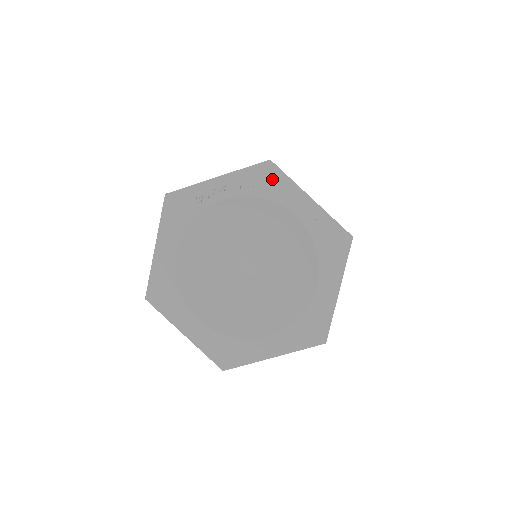
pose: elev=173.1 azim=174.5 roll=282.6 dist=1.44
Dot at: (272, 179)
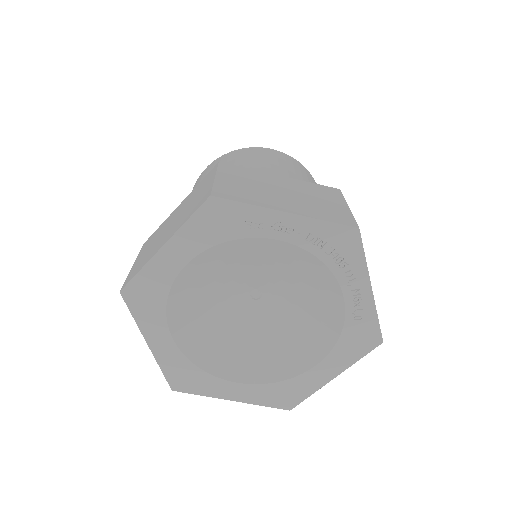
Dot at: (346, 249)
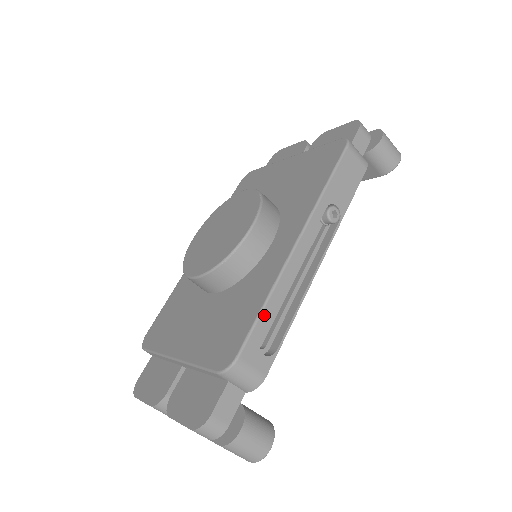
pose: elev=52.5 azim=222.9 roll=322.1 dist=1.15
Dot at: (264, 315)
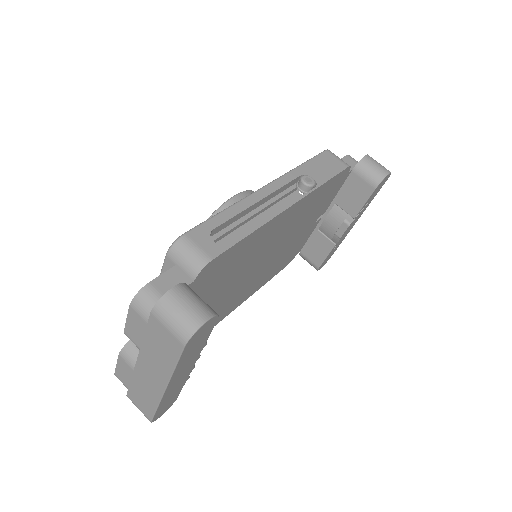
Dot at: (221, 216)
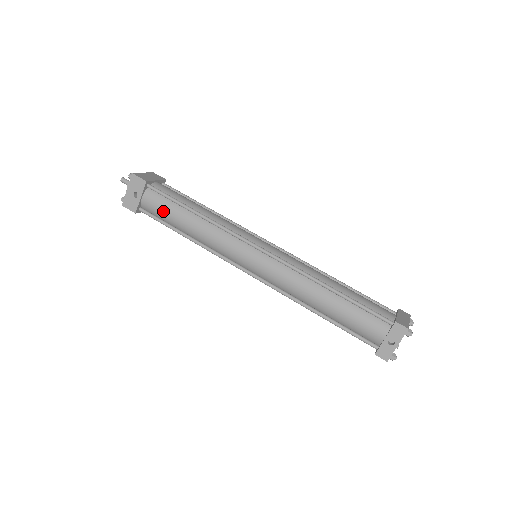
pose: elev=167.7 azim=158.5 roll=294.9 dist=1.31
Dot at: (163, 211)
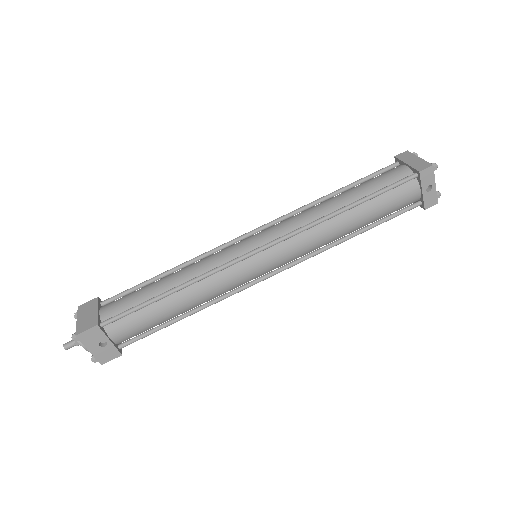
Dot at: (143, 325)
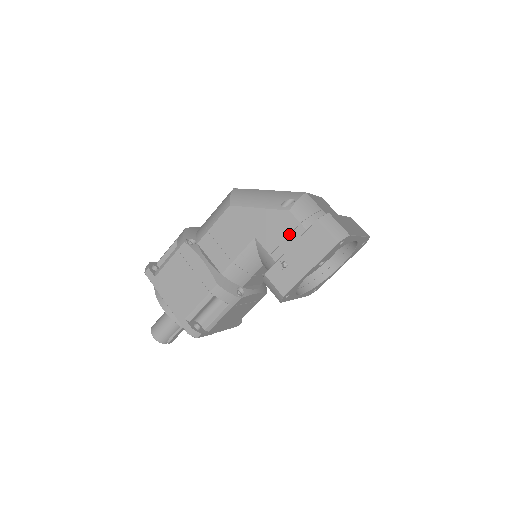
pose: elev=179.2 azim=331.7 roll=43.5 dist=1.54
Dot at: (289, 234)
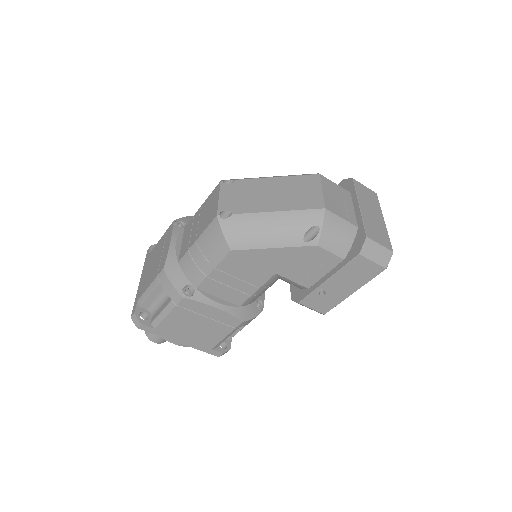
Dot at: (321, 265)
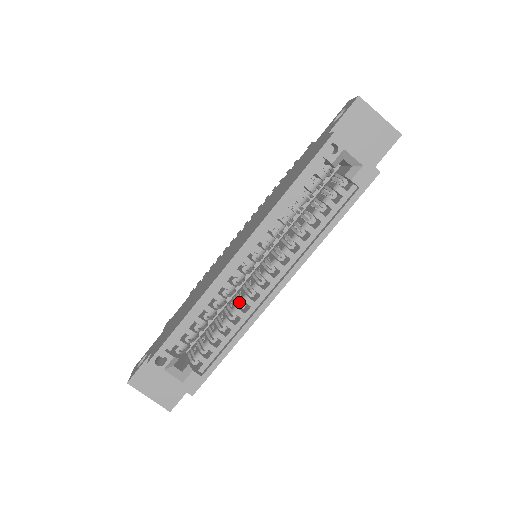
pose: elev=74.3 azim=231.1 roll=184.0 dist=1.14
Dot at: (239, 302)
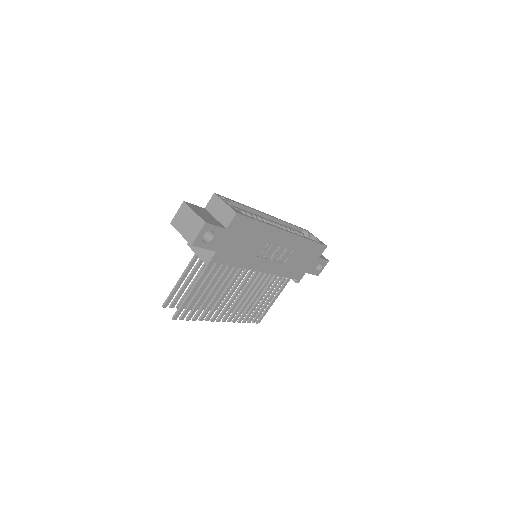
Dot at: occluded
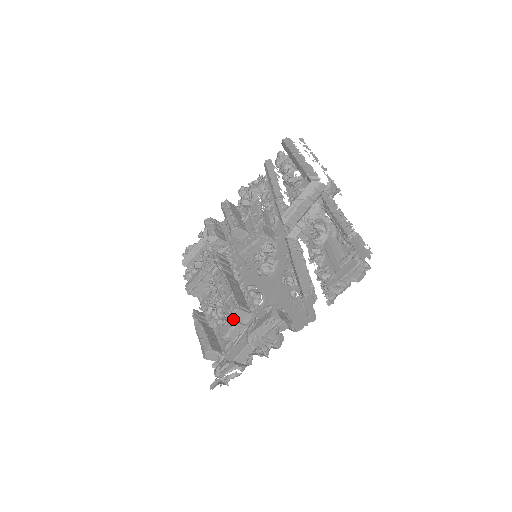
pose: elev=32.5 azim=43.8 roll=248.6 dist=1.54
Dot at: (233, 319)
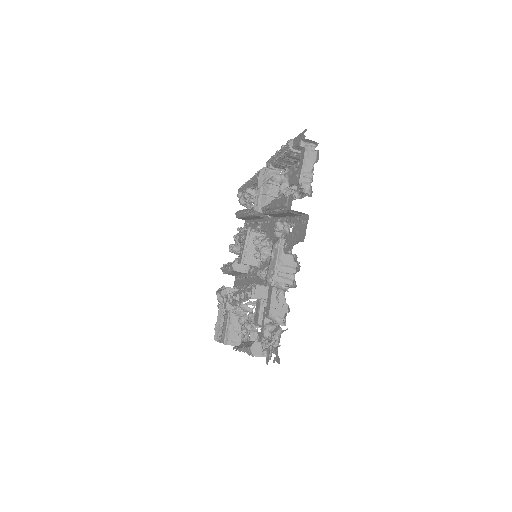
Dot at: (258, 301)
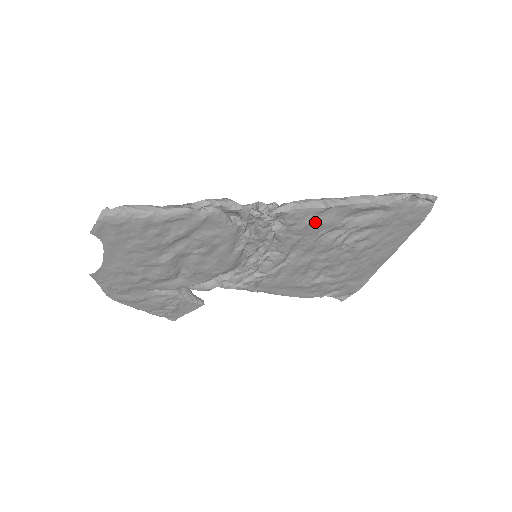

---

- Short task: Reproduce every line of the records above verbatim, omitting the pictures.

- Response to the exercise:
pose: elev=173.1 azim=174.5 roll=282.6 dist=1.44
Dot at: (272, 179)
Dot at: (346, 249)
pose: elev=52.5 azim=222.9 roll=322.1 dist=1.15
Dot at: (264, 315)
Dot at: (221, 216)
pose: elev=167.7 azim=158.5 roll=294.9 dist=1.31
Dot at: (163, 211)
Dot at: (143, 325)
pose: elev=179.2 azim=331.7 roll=43.5 dist=1.54
Dot at: (289, 234)
Dot at: (321, 265)
pose: elev=74.3 azim=231.1 roll=184.0 dist=1.14
Dot at: (239, 302)
Dot at: occluded
pose: elev=32.5 azim=43.8 roll=248.6 dist=1.54
Dot at: (233, 319)
Dot at: (258, 301)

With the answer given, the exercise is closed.